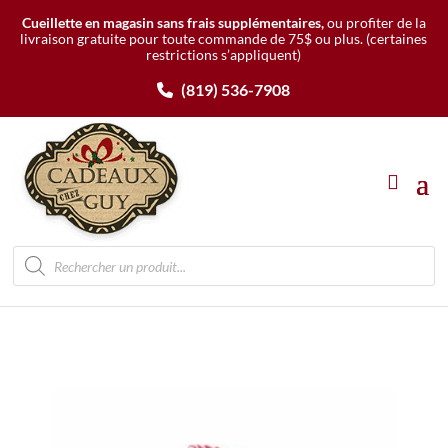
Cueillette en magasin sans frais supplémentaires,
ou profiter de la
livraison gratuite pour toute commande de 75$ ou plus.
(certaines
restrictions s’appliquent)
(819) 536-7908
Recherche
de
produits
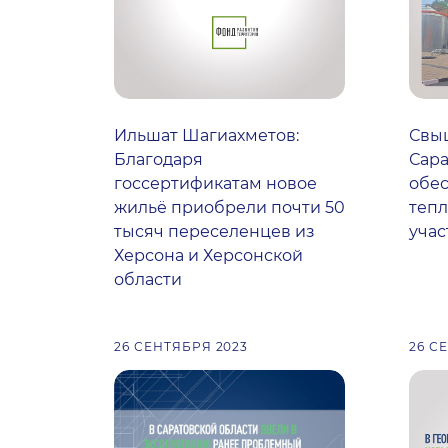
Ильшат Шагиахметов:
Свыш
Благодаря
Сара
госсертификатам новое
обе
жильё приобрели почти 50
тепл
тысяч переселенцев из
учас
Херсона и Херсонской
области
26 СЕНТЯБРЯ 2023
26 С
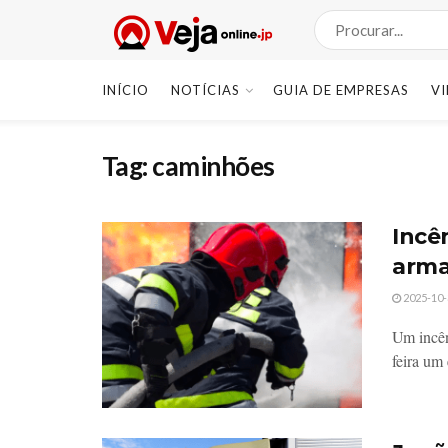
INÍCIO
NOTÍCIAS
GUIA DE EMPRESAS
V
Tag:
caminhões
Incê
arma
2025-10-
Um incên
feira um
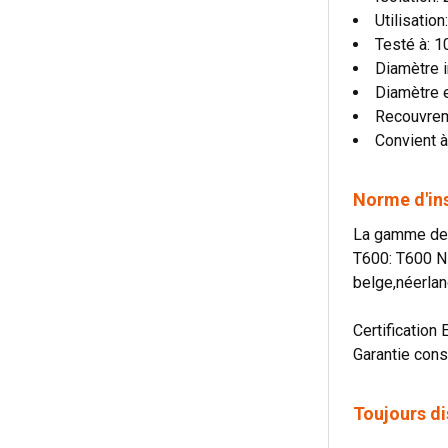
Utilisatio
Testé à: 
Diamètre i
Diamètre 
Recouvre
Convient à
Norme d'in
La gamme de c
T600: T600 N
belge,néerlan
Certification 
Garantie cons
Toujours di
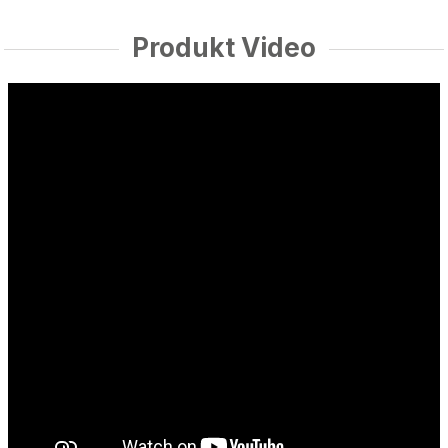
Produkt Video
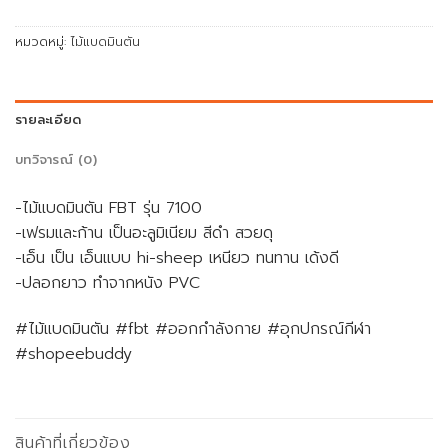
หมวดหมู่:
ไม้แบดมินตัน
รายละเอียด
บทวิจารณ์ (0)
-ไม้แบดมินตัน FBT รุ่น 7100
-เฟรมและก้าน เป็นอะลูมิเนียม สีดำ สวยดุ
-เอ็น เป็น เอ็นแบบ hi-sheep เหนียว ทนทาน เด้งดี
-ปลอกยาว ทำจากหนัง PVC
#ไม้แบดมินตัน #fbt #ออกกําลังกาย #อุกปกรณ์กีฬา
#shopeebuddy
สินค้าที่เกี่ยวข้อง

□ □ □ □

> [INSTRUCTIONS TO FOLLOW]
Search the data for the string "แบดม" and copy out every line where it is found.

> [RESPONSE TO THE TASK]
ไม้แบดมินตัน
-ไม้แบดมินตัน FBT รุ่น 7100
#ไม้แบดมินตัน #fbt #ออกกําลังกาย #อุกปกรณ์กีฬา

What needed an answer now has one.